HOW TO COMPLETE THIS TASK: Return every line of the data below exactly, but do not include the images.

#### RECORDS SHOWN

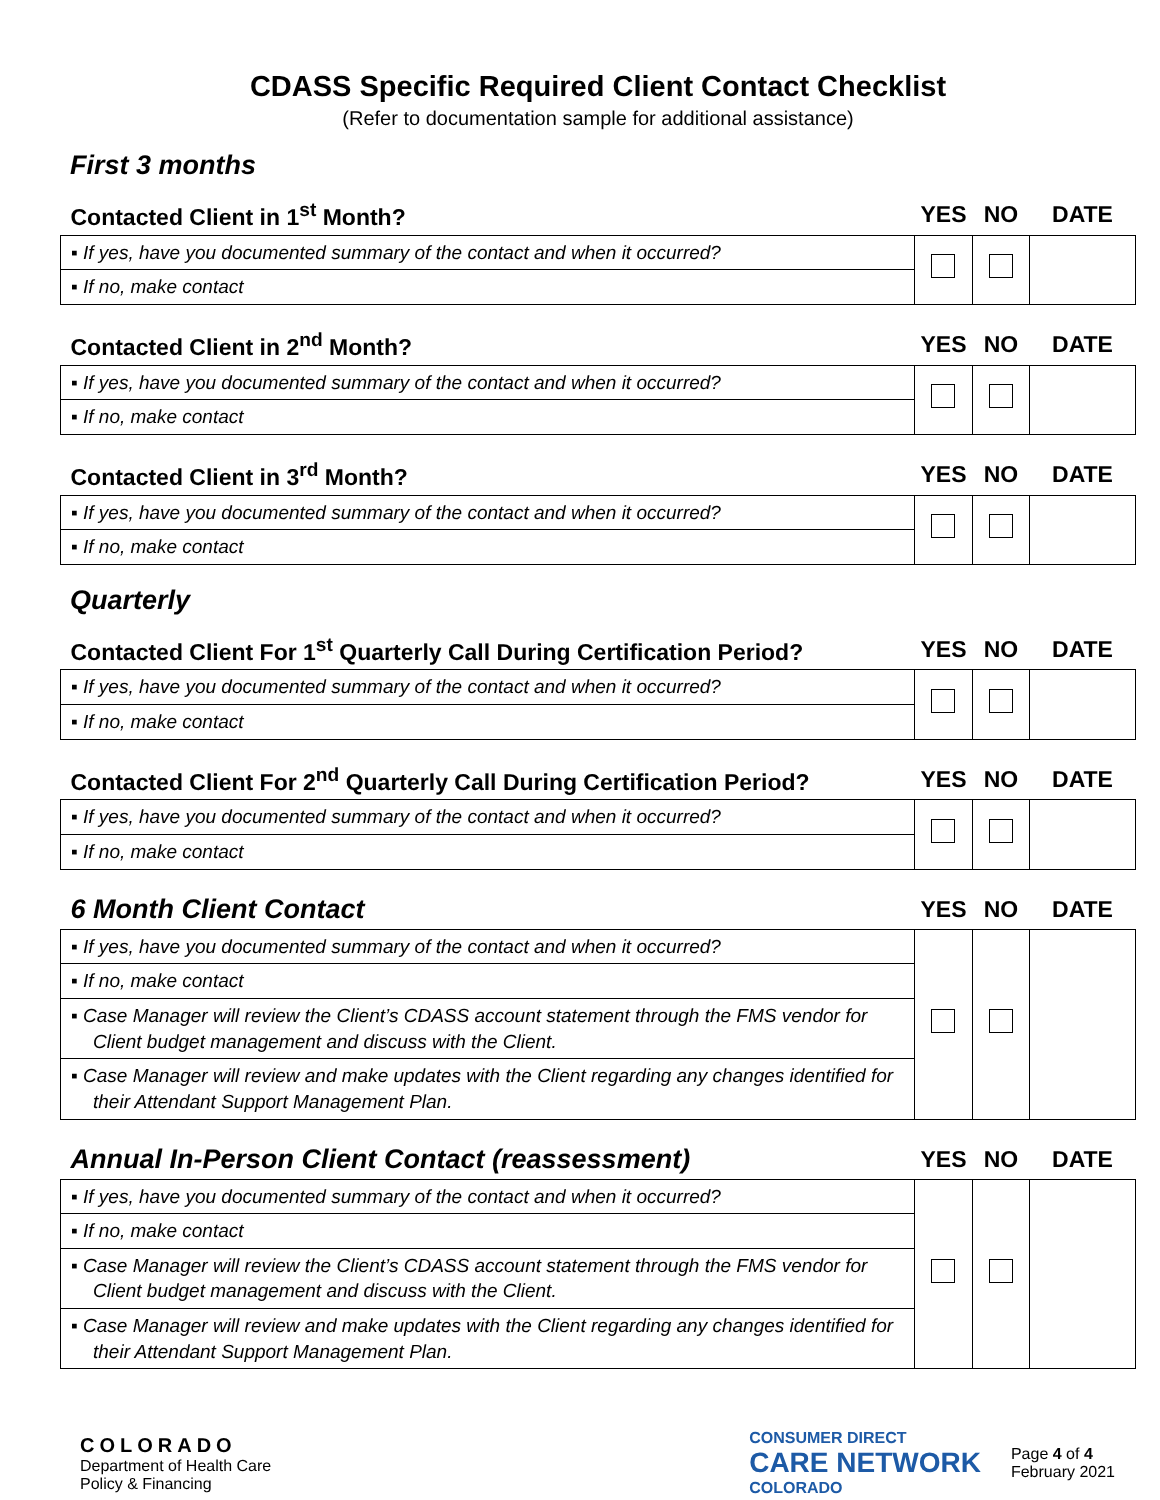CDASS Specific Required Client Contact Checklist
(Refer to documentation sample for additional assistance)
First 3 months
| Contacted Client in 1<sup>st</sup> Month? | YES | NO | DATE |
| --- | --- | --- | --- |
| ▪ If yes, have you documented summary of the contact and when it occurred? | | | |
| ▪ If no, make contact | | | |
| Contacted Client in 2<sup>nd</sup> Month? | YES | NO | DATE |
| --- | --- | --- | --- |
| ▪ If yes, have you documented summary of the contact and when it occurred? | | | |
| ▪ If no, make contact | | | |
| Contacted Client in 3<sup>rd</sup> Month? | YES | NO | DATE |
| --- | --- | --- | --- |
| ▪ If yes, have you documented summary of the contact and when it occurred? | | | |
| ▪ If no, make contact | | | |
Quarterly
| Contacted Client For 1<sup>st</sup> Quarterly Call During Certification Period? | YES | NO | DATE |
| --- | --- | --- | --- |
| ▪ If yes, have you documented summary of the contact and when it occurred? | | | |
| ▪ If no, make contact | | | |
| Contacted Client For 2<sup>nd</sup> Quarterly Call During Certification Period? | YES | NO | DATE |
| --- | --- | --- | --- |
| ▪ If yes, have you documented summary of the contact and when it occurred? | | | |
| ▪ If no, make contact | | | |
| 6 Month Client Contact | YES | NO | DATE |
| --- | --- | --- | --- |
| ▪ If yes, have you documented summary of the contact and when it occurred? | | | |
| ▪ If no, make contact | | | |
| ▪ Case Manager will review the Client’s CDASS account statement through the FMS vendor for Client budget management and discuss with the Client. | | | |
| ▪ Case Manager will review and make updates with the Client regarding any changes identified for their Attendant Support Management Plan. | | | |
| Annual In-Person Client Contact (reassessment) | YES | NO | DATE |
| --- | --- | --- | --- |
| ▪ If yes, have you documented summary of the contact and when it occurred? | | | |
| ▪ If no, make contact | | | |
| ▪ Case Manager will review the Client’s CDASS account statement through the FMS vendor for Client budget management and discuss with the Client. | | | |
| ▪ Case Manager will review and make updates with the Client regarding any changes identified for their Attendant Support Management Plan. | | | |
COLORADO
Department of Health Care
Policy & Financing
CONSUMER DIRECT
CARE NETWORK
COLORADO
Page 4 of 4
February 2021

########

SOLUTION:
CDASS Specific Required Client Contact Checklist
(Refer to documentation sample for additional assistance)
First 3 months
| Contacted Client in 1<sup>st</sup> Month? | YES | NO | DATE |
| --- | --- | --- | --- |
| ▪ If yes, have you documented summary of the contact and when it occurred? | | | |
| ▪ If no, make contact | | | |
| Contacted Client in 2<sup>nd</sup> Month? | YES | NO | DATE |
| --- | --- | --- | --- |
| ▪ If yes, have you documented summary of the contact and when it occurred? | | | |
| ▪ If no, make contact | | | |
| Contacted Client in 3<sup>rd</sup> Month? | YES | NO | DATE |
| --- | --- | --- | --- |
| ▪ If yes, have you documented summary of the contact and when it occurred? | | | |
| ▪ If no, make contact | | | |
Quarterly
| Contacted Client For 1<sup>st</sup> Quarterly Call During Certification Period? | YES | NO | DATE |
| --- | --- | --- | --- |
| ▪ If yes, have you documented summary of the contact and when it occurred? | | | |
| ▪ If no, make contact | | | |
| Contacted Client For 2<sup>nd</sup> Quarterly Call During Certification Period? | YES | NO | DATE |
| --- | --- | --- | --- |
| ▪ If yes, have you documented summary of the contact and when it occurred? | | | |
| ▪ If no, make contact | | | |
| 6 Month Client Contact | YES | NO | DATE |
| --- | --- | --- | --- |
| ▪ If yes, have you documented summary of the contact and when it occurred? | | | |
| ▪ If no, make contact | | | |
| ▪ Case Manager will review the Client’s CDASS account statement through the FMS vendor for Client budget management and discuss with the Client. | | | |
| ▪ Case Manager will review and make updates with the Client regarding any changes identified for their Attendant Support Management Plan. | | | |
| Annual In-Person Client Contact (reassessment) | YES | NO | DATE |
| --- | --- | --- | --- |
| ▪ If yes, have you documented summary of the contact and when it occurred? | | | |
| ▪ If no, make contact | | | |
| ▪ Case Manager will review the Client’s CDASS account statement through the FMS vendor for Client budget management and discuss with the Client. | | | |
| ▪ Case Manager will review and make updates with the Client regarding any changes identified for their Attendant Support Management Plan. | | | |
COLORADO
Department of Health Care
Policy & Financing
CONSUMER DIRECT
CARE NETWORK
COLORADO
Page 4 of 4
February 2021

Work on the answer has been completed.